Sufficient urgency around a strategically rational and emotionally exciting opportunity is the bedrock upon which all else is built.
This point tends to prompt skepticism from people who have seen attempts to motivate a workforce fail. But if the right messages are sent from a passionate GC to colleagues who feel a sense of urgency, the volunteer army will start to gather. I’ve seen it happen. Motivation is an issue when people are forced to work in boxes within a hierarchy where workers become bored, new ideas aren’t welcome, and managers aren’t effective. And it does not take many volunteers to get a network launched: Again, 10% of the total employee population will do. That’s 500 people in an organization of 5,000.
5. Accelerate movement toward the vision and the opportunity by ensuring that the network removes barriers.

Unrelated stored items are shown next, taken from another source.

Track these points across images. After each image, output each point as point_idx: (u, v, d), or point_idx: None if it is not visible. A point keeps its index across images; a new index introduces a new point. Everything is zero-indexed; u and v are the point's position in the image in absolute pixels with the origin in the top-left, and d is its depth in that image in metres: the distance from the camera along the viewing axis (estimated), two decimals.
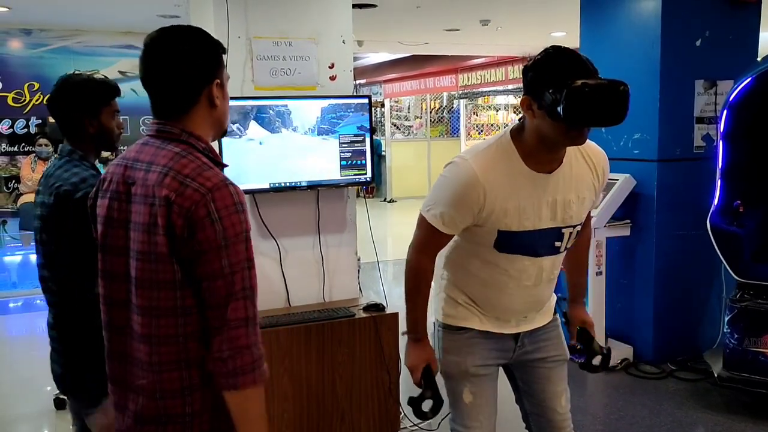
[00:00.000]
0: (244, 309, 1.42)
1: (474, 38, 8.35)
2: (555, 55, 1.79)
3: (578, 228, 2.02)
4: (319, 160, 3.40)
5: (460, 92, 13.74)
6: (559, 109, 1.70)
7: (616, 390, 4.16)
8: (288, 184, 3.35)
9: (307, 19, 3.46)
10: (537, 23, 7.17)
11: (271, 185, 3.32)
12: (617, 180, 4.48)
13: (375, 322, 3.27)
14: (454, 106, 15.73)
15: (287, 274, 3.50)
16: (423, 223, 1.97)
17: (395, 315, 3.35)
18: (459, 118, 14.73)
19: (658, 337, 4.53)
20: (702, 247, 4.06)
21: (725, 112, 3.86)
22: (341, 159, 3.44)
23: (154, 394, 1.48)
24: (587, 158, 1.99)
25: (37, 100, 7.28)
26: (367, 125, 3.48)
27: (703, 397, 3.94)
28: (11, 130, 7.41)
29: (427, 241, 1.99)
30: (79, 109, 2.16)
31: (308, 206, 3.53)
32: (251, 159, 3.28)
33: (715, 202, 3.99)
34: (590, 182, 2.00)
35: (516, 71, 11.70)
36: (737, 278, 3.80)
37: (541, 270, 2.01)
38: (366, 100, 3.51)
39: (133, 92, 6.85)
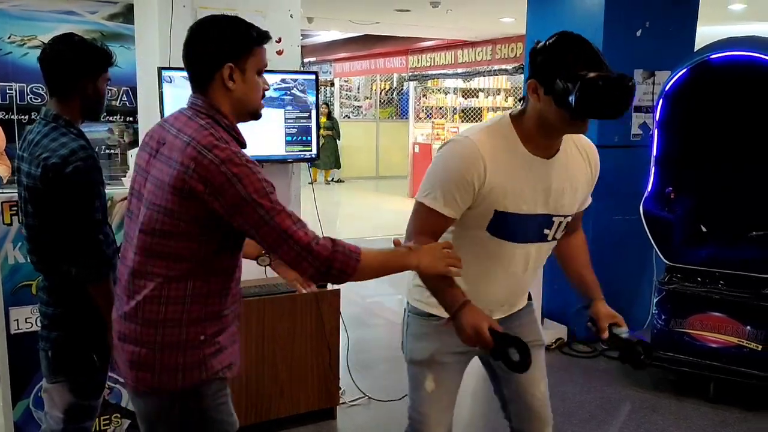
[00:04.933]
0: (301, 233, 1.61)
1: (424, 20, 8.37)
2: (568, 42, 1.77)
3: (568, 219, 2.02)
4: (263, 134, 3.37)
5: (410, 74, 13.77)
6: (570, 98, 1.70)
7: (549, 368, 4.19)
8: None
9: None
10: (486, 8, 7.23)
11: None
12: None
13: (316, 299, 3.29)
14: (404, 88, 15.75)
15: None
16: (420, 210, 1.91)
17: (337, 292, 3.37)
18: (408, 100, 14.76)
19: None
20: (635, 232, 4.21)
21: (661, 101, 4.00)
22: (286, 134, 3.43)
23: (134, 319, 1.70)
24: (581, 150, 2.00)
25: None
26: (314, 101, 3.47)
27: (631, 376, 4.11)
28: None
29: (426, 227, 1.91)
30: (81, 69, 2.13)
31: None
32: None
33: (649, 188, 4.14)
34: (585, 174, 2.01)
35: (465, 55, 11.80)
36: (666, 262, 3.96)
37: (528, 257, 2.00)
38: (313, 77, 3.50)
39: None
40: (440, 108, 14.06)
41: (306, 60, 21.47)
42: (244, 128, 1.77)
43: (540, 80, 1.78)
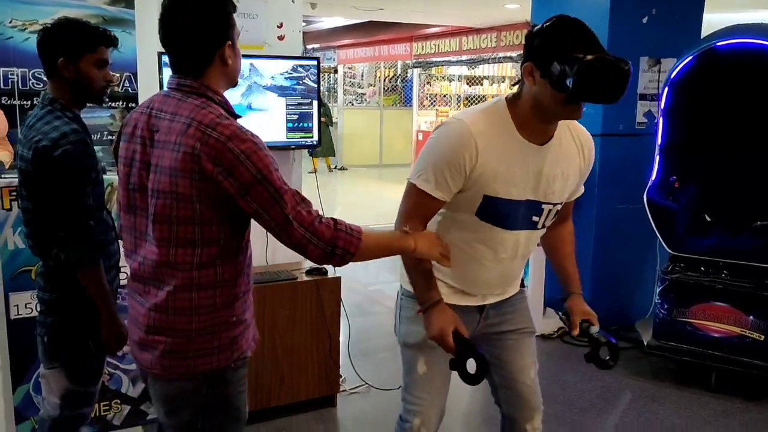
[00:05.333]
0: (305, 214, 1.61)
1: (428, 6, 8.31)
2: (565, 25, 1.75)
3: (558, 207, 2.00)
4: (265, 121, 3.35)
5: (414, 61, 13.69)
6: (568, 81, 1.68)
7: (550, 357, 4.28)
8: None
9: None
10: None
11: None
12: None
13: (317, 286, 3.28)
14: (408, 75, 15.68)
15: None
16: (412, 191, 1.91)
17: (338, 279, 3.36)
18: (412, 87, 14.69)
19: (594, 307, 4.54)
20: (640, 221, 4.18)
21: (666, 89, 3.96)
22: (287, 121, 3.40)
23: (165, 310, 1.68)
24: (575, 138, 1.97)
25: None
26: (315, 87, 3.44)
27: (632, 365, 4.10)
28: None
29: (417, 209, 1.91)
30: (56, 49, 2.10)
31: None
32: None
33: (653, 177, 4.11)
34: (577, 162, 1.98)
35: (470, 42, 11.71)
36: (670, 251, 3.94)
37: (518, 244, 2.00)
38: (314, 62, 3.47)
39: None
40: (444, 96, 14.00)
41: (309, 46, 21.37)
42: (247, 113, 1.74)
43: (536, 63, 1.76)
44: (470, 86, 13.77)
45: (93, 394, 2.33)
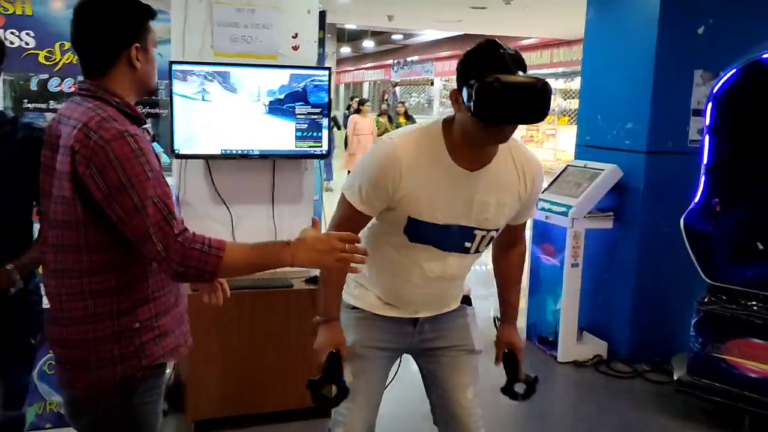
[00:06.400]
0: (167, 229, 1.56)
1: (505, 18, 8.15)
2: (482, 49, 1.72)
3: (493, 233, 1.95)
4: (274, 129, 3.39)
5: None
6: (470, 104, 1.65)
7: (576, 386, 4.05)
8: (239, 152, 3.36)
9: None
10: (562, 3, 6.92)
11: (223, 152, 3.34)
12: (602, 170, 4.32)
13: (311, 294, 3.26)
14: None
15: (239, 241, 3.51)
16: (342, 202, 1.93)
17: None
18: None
19: (634, 336, 4.37)
20: (686, 247, 3.87)
21: (710, 104, 3.65)
22: (297, 130, 3.42)
23: (60, 321, 1.70)
24: (518, 164, 1.91)
25: (67, 60, 7.51)
26: (326, 98, 3.45)
27: (663, 401, 3.79)
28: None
29: (345, 221, 1.91)
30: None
31: (264, 175, 3.54)
32: (204, 124, 3.29)
33: (696, 199, 3.79)
34: (515, 189, 1.92)
35: (561, 55, 11.39)
36: (708, 280, 3.62)
37: (446, 266, 1.96)
38: (326, 72, 3.48)
39: (159, 56, 7.00)
40: None
41: (409, 59, 21.54)
42: (257, 122, 1.71)
43: (459, 88, 1.72)
44: (565, 100, 13.35)
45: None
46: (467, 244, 1.92)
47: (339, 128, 14.12)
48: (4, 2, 7.33)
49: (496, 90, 1.60)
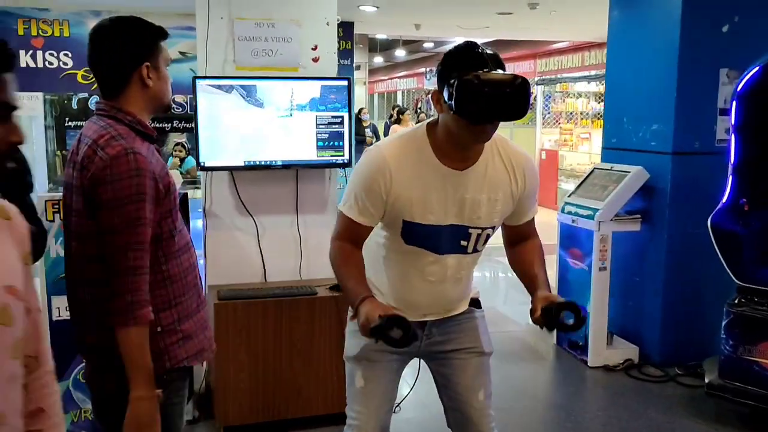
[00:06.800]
0: (130, 260, 1.67)
1: (533, 23, 8.12)
2: (461, 48, 1.77)
3: (489, 231, 1.97)
4: (295, 140, 3.46)
5: (538, 78, 13.35)
6: (451, 102, 1.69)
7: (606, 390, 4.01)
8: (263, 163, 3.44)
9: (291, 1, 3.51)
10: (592, 7, 6.87)
11: (246, 163, 3.42)
12: (628, 172, 4.28)
13: (336, 302, 3.31)
14: (534, 92, 15.29)
15: (265, 250, 3.60)
16: (340, 217, 1.97)
17: None
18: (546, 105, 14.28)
19: (665, 339, 4.31)
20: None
21: (734, 103, 3.60)
22: (318, 140, 3.49)
23: (89, 328, 1.79)
24: (506, 160, 1.93)
25: None
26: (346, 107, 3.50)
27: (696, 405, 3.73)
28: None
29: (345, 232, 1.96)
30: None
31: (288, 185, 3.61)
32: (228, 136, 3.38)
33: (724, 199, 3.74)
34: (507, 185, 1.93)
35: (592, 57, 11.28)
36: (737, 281, 3.56)
37: (446, 268, 1.98)
38: (345, 82, 3.54)
39: (191, 72, 7.18)
40: (570, 113, 13.50)
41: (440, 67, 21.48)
42: (278, 133, 1.74)
43: (440, 89, 1.76)
44: (599, 103, 13.17)
45: None
46: (463, 243, 1.95)
47: (379, 139, 14.12)
48: (43, 24, 7.59)
49: (476, 86, 1.64)
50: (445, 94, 1.71)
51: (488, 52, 1.73)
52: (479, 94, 1.64)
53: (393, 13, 7.59)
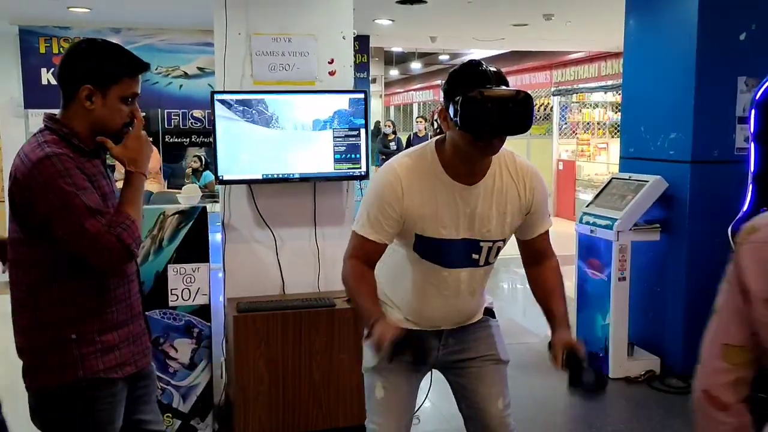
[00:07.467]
0: (103, 235, 1.72)
1: (548, 34, 8.13)
2: (465, 66, 1.83)
3: (499, 244, 2.00)
4: (312, 153, 3.48)
5: (554, 89, 13.34)
6: (457, 119, 1.74)
7: (627, 402, 3.96)
8: (280, 176, 3.46)
9: (307, 15, 3.55)
10: (607, 17, 6.87)
11: (264, 176, 3.45)
12: (647, 182, 4.26)
13: (354, 314, 3.31)
14: (550, 103, 15.27)
15: (283, 262, 3.62)
16: (353, 236, 1.99)
17: None
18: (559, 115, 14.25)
19: (688, 350, 4.25)
20: None
21: (753, 111, 3.58)
22: (335, 152, 3.51)
23: (16, 330, 1.86)
24: (513, 174, 1.97)
25: None
26: (362, 120, 3.53)
27: None
28: None
29: (358, 251, 1.98)
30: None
31: (305, 198, 3.63)
32: (246, 150, 3.41)
33: (744, 208, 3.71)
34: (516, 198, 1.97)
35: (608, 67, 11.26)
36: None
37: (459, 282, 2.02)
38: (362, 95, 3.56)
39: (209, 87, 7.26)
40: (587, 123, 13.45)
41: None
42: (295, 146, 2.26)
43: (446, 106, 1.80)
44: (616, 113, 13.11)
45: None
46: (475, 256, 1.98)
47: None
48: (64, 43, 7.72)
49: (479, 102, 1.69)
50: (451, 111, 1.76)
51: (491, 69, 1.78)
52: (483, 109, 1.70)
53: (408, 26, 7.64)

Perhaps a sales rep has gotten customer complaints about bureaucratic hang-ups. He doesn’t know how to fix the problem and doesn’t have time to think about it. Someone in the network gets wind of this and says, “I’ve seen that. I volunteer. I’ll put together a group and attack it.” That person writes up a description and sends it out to the volunteer army, and five people immediately step forward. They set up a call to begin learning why this is happening, figuring out how to remove the barrier, and designing a solution—a better CRM system, perhaps. The team probably includes someone from IT who has technical expertise and can help identify where the money for the new system might come from. The team works with additional volunteers who have relevant information—from whatever quarter may be germane—to act quickly and efficiently. The time between the first call and this point might be two weeks—a model of accelerated action. The network team settles on a practical solution that properly supports the sales team. Then its members take their thinking to the CIO, who gives feedback and may offer the budget and the resources.
The volunteer army is not a bunch of grunts carrying out orders from the brass. Its members are change leaders who bring energy, commitment, and enthusiasm.

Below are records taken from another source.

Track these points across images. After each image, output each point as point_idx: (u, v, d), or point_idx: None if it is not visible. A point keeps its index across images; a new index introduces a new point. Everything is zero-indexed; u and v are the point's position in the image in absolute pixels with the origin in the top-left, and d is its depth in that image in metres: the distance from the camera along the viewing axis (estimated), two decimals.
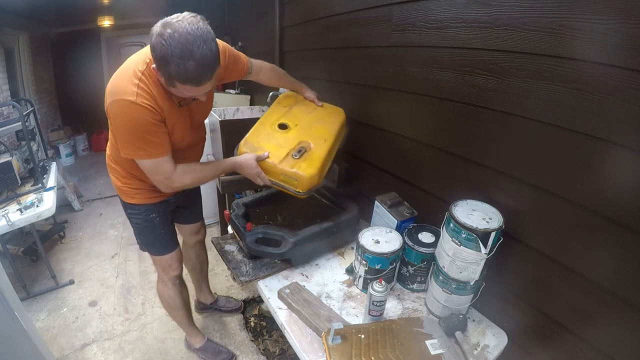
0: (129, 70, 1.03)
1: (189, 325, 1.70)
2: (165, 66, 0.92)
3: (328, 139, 1.39)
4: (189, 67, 0.91)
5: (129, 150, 1.08)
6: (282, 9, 2.32)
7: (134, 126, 1.03)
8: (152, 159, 1.10)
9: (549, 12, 0.87)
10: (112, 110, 1.03)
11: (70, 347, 1.81)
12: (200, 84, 0.97)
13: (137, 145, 1.06)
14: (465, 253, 0.99)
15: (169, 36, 0.88)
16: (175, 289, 1.54)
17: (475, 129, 1.13)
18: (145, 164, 1.12)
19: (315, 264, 1.40)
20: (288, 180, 1.28)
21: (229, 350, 1.75)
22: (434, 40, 1.20)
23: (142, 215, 1.34)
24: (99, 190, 3.81)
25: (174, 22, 0.90)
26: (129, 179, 1.29)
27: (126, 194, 1.31)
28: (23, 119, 2.26)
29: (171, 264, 1.46)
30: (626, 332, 0.84)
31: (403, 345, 0.93)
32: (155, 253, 1.44)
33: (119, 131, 1.07)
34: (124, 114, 1.02)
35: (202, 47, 0.90)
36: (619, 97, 0.77)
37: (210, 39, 0.93)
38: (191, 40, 0.89)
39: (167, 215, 1.42)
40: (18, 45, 4.02)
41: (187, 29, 0.89)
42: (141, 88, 1.01)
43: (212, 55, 0.94)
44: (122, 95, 1.00)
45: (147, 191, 1.30)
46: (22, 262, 2.46)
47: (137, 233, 1.42)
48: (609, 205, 0.83)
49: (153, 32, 0.92)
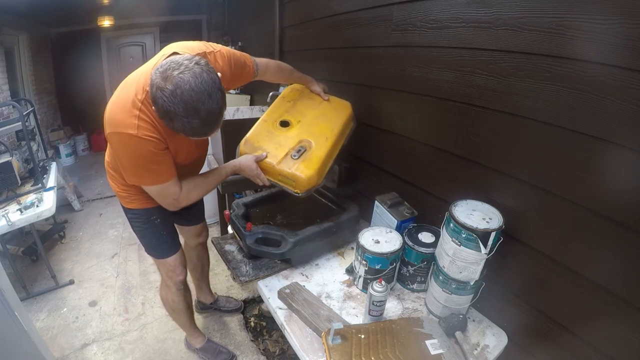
0: (128, 100, 0.98)
1: (191, 326, 1.70)
2: (169, 122, 0.89)
3: (330, 137, 1.37)
4: (195, 125, 0.88)
5: (134, 178, 1.08)
6: (282, 9, 2.33)
7: (137, 158, 1.01)
8: (159, 185, 1.09)
9: (549, 12, 0.87)
10: (113, 141, 1.01)
11: (70, 347, 1.81)
12: (208, 135, 0.97)
13: (142, 174, 1.05)
14: (465, 253, 0.99)
15: (170, 93, 0.84)
16: (180, 294, 1.53)
17: (475, 129, 1.13)
18: (151, 190, 1.11)
19: (315, 264, 1.40)
20: (286, 181, 1.28)
21: (229, 351, 1.75)
22: (434, 40, 1.20)
23: (143, 219, 1.33)
24: (99, 190, 3.81)
25: (175, 74, 0.84)
26: (128, 187, 1.26)
27: (126, 199, 1.30)
28: (23, 119, 2.26)
29: (175, 268, 1.45)
30: (626, 332, 0.84)
31: (403, 345, 0.93)
32: (159, 256, 1.42)
33: (123, 162, 1.06)
34: (126, 147, 1.00)
35: (207, 103, 0.86)
36: (619, 97, 0.77)
37: (215, 90, 0.88)
38: (195, 98, 0.84)
39: (168, 216, 1.41)
40: (18, 45, 4.02)
41: (191, 85, 0.84)
42: (142, 119, 0.96)
43: (218, 108, 0.90)
44: (123, 129, 0.96)
45: (147, 197, 1.28)
46: (22, 262, 2.46)
47: (139, 237, 1.41)
48: (609, 205, 0.83)
49: (153, 83, 0.86)
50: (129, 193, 1.28)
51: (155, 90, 0.86)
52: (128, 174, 1.08)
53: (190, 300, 1.64)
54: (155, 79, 0.87)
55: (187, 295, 1.58)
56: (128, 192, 1.28)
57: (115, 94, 1.04)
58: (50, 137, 4.56)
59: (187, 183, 1.16)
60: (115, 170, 1.28)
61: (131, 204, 1.30)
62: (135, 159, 1.02)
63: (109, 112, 1.01)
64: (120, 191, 1.30)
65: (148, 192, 1.13)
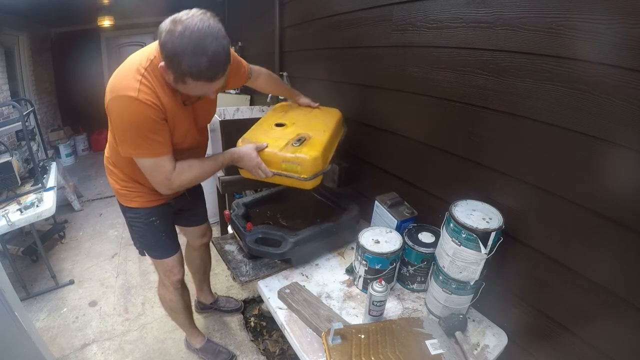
0: (132, 67, 1.01)
1: (190, 326, 1.70)
2: (177, 64, 0.90)
3: (327, 130, 1.37)
4: (202, 64, 0.90)
5: (129, 149, 1.05)
6: (282, 9, 2.32)
7: (135, 123, 1.00)
8: (153, 158, 1.07)
9: (549, 12, 0.87)
10: (112, 107, 1.00)
11: (70, 347, 1.81)
12: (214, 79, 0.96)
13: (137, 143, 1.03)
14: (465, 253, 0.99)
15: (179, 33, 0.87)
16: (177, 293, 1.53)
17: (475, 129, 1.13)
18: (145, 163, 1.09)
19: (315, 264, 1.40)
20: (291, 168, 1.23)
21: (229, 351, 1.75)
22: (434, 40, 1.20)
23: (143, 219, 1.32)
24: (99, 190, 3.81)
25: (183, 18, 0.89)
26: (128, 182, 1.26)
27: (125, 197, 1.28)
28: (23, 119, 2.26)
29: (172, 269, 1.44)
30: (626, 332, 0.84)
31: (403, 345, 0.93)
32: (156, 257, 1.42)
33: (119, 128, 1.04)
34: (125, 110, 0.99)
35: (214, 43, 0.89)
36: (619, 97, 0.77)
37: (222, 36, 0.92)
38: (202, 37, 0.88)
39: (168, 218, 1.40)
40: (18, 45, 4.02)
41: (198, 26, 0.88)
42: (144, 84, 0.98)
43: (225, 51, 0.93)
44: (124, 92, 0.97)
45: (147, 194, 1.28)
46: (22, 262, 2.46)
47: (137, 237, 1.40)
48: (609, 205, 0.83)
49: (162, 29, 0.90)
50: (129, 190, 1.27)
51: (164, 35, 0.89)
52: (123, 142, 1.05)
53: (188, 300, 1.63)
54: (164, 26, 0.90)
55: (185, 294, 1.58)
56: (128, 189, 1.27)
57: (119, 67, 1.05)
58: (50, 137, 4.56)
59: (181, 163, 1.14)
60: (115, 166, 1.27)
61: (131, 202, 1.29)
62: (134, 124, 1.00)
63: (111, 80, 1.02)
64: (120, 188, 1.28)
65: (141, 167, 1.09)
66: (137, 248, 1.46)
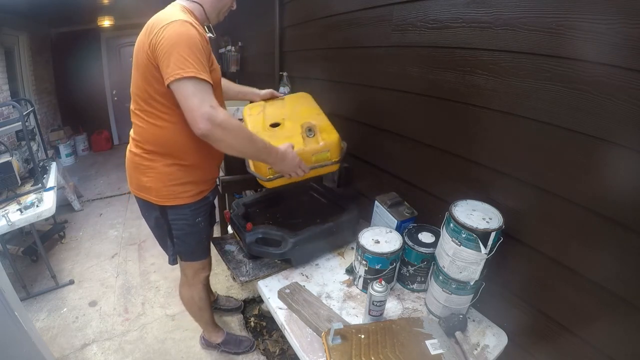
0: (173, 8, 1.08)
1: (213, 323, 1.70)
2: None
3: (319, 112, 1.44)
4: None
5: (177, 67, 0.97)
6: (282, 9, 2.32)
7: (189, 39, 0.99)
8: (199, 82, 0.99)
9: (549, 12, 0.87)
10: (163, 33, 0.99)
11: (70, 347, 1.81)
12: None
13: (187, 61, 0.97)
14: (465, 253, 0.98)
15: None
16: (205, 289, 1.51)
17: (476, 129, 1.13)
18: (189, 89, 0.98)
19: (315, 264, 1.40)
20: (322, 157, 1.32)
21: (250, 338, 1.77)
22: (433, 40, 1.20)
23: (190, 219, 1.25)
24: (99, 190, 3.81)
25: None
26: (171, 173, 1.16)
27: (169, 195, 1.18)
28: (23, 119, 2.26)
29: (205, 266, 1.43)
30: (626, 332, 0.84)
31: (403, 345, 0.93)
32: (192, 259, 1.37)
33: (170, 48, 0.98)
34: (178, 28, 1.00)
35: None
36: (619, 97, 0.77)
37: None
38: None
39: (209, 218, 1.36)
40: (18, 45, 4.02)
41: None
42: (189, 17, 1.05)
43: None
44: (174, 17, 1.01)
45: (196, 184, 1.21)
46: (22, 262, 2.46)
47: (178, 241, 1.29)
48: (609, 205, 0.83)
49: None
50: (173, 184, 1.17)
51: None
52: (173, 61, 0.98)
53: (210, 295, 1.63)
54: None
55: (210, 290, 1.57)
56: (172, 183, 1.16)
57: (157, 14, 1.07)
58: (50, 137, 4.56)
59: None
60: (154, 154, 1.15)
61: (176, 199, 1.19)
62: (188, 40, 0.99)
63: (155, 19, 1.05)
64: (162, 187, 1.17)
65: (184, 97, 0.99)
66: (171, 254, 1.35)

Design and implementation occur in the network and are instituted within the hierarchy. And if the network is truly operating hand-in-glove with the hierarchy, the people in the hierarchy are champing at the bit to get the new CRM system.
6. Celebrate visible, significant short-term wins.
A strategy network’s credibility won’t last long without confirmation that its decisions and actions are actually benefiting the organization. Skeptics will erect obstacles unless they see proof that the dual operating system is creating real results. And people have only so much patience, so proof must come quickly. To ensure success, the best short-term wins should be obvious, unambiguous, and clearly related to the vision. Celebrating those wins will buoy the volunteer army and prompt more employees to buy in. Success breeds success.
If wins are not forthcoming, that in itself is useful feedback: Something is wrong. A committed GC, with many eyes and ears to take in the reality of the situation and with no status or territory to protect, can quickly tweak either the decisions it has made or the methods used for implementing those decisions.
7. Never let up. Keep learning from experience. Don’t declare victory too soon.
Organizations must continue to carry through on strategic initiatives and create new ones, to adapt to shifting business environments, and thus to enhance their competitive positions. When an organization takes its foot off the gas, cultural and political resistance arise.
Here, again, is why urgency is so central to the strategy part of the dual operating system. It keeps people going. If it is weak to begin with, or neglected, the volunteer army’s determination will flag, and the temptation to slow down or stop will become irresistible. The volunteers will start focusing on their work in the hierarchy, and the hierarchy will dominate once more.
8. Institutionalize strategic changes in the culture.
No strategic initiative, big or small, is complete until it has been incorporated into day-to-day activities. A new direction or method must sink into the very culture of the enterprise—and it will do so if the initiative produces visible results and sends your organization into a strategically better future.